Saronic has launched its first Marauder Medium unmanned surface vessel (MUSV), targeting dual-use autonomous capability for missions far from shore, with a range of up to 5,400 nautical miles.
The company says the system can run fully autonomously or under remote human supervision for extended periods, with a mission payload that can be configured using ISO-container loadouts.
Marauders long-range performance and ISO payload options
Marauder is specified with a top speed of 25+ knots and a range of up to 5,400 nautical miles, alongside a 150-metric-ton payload capacity.
Saronic says the vessel can be configured to accommodate up to four 40-foot ISO containers or up to eight 20-foot ISO containers, and that mission loads such as logistics, research, maritime domain awareness, and persistent intelligence can be tailored without modifying the platform.
How the autonomy is intended to be operated
Saronic designs Marauder to operate fully autonomously or under remote human supervision.
The company also positions the platform for long-duration operations far from shore without supporting a full crew or putting them in harms way.
Fleet intelligence platform for real-time human-on-the-loop visibility
Saronic developed a software-based fleet intelligence platform alongside the Marauder hardware, providing operators human-on-the-loop visibility into internal autonomous operations in real time.
The platform surfaces telemetry, vessel state, and subsystem status continuously, and includes alerting, logging, and historical data replay for diagnostics and forensics. Saronic says it also enables remote operator intervention in onboard autonomous processes.
Franklin shipyard production targets through end-2026
Saronic says the first Marauder hull moved from initial design to on-water trials in under a year, with the build speed tied to an in-house production approach at its Franklin, Louisiana shipyard.

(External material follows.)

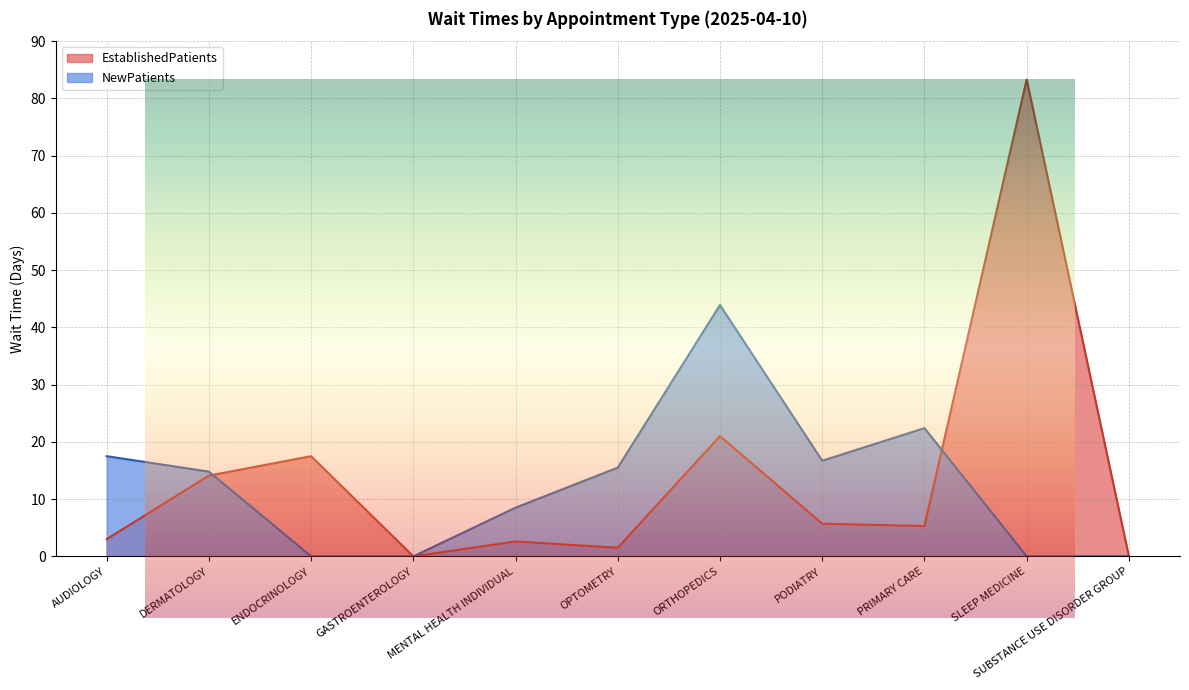

What are all the series names shown in the legend?

EstablishedPatients, NewPatients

The company expects expanded production capacity to be completed by the end of 2026, with Franklin capable of producing up to 20 Marauders per year. Saronic says the second hull was flipped in March 2026, is being outfitted with mechanical, electrical, and autonomy systems, and that the third and fourth hulls are under construction; it also says work on the second hull is progressing 25 percent faster than the first and that additional efficiencies are expected as production scales.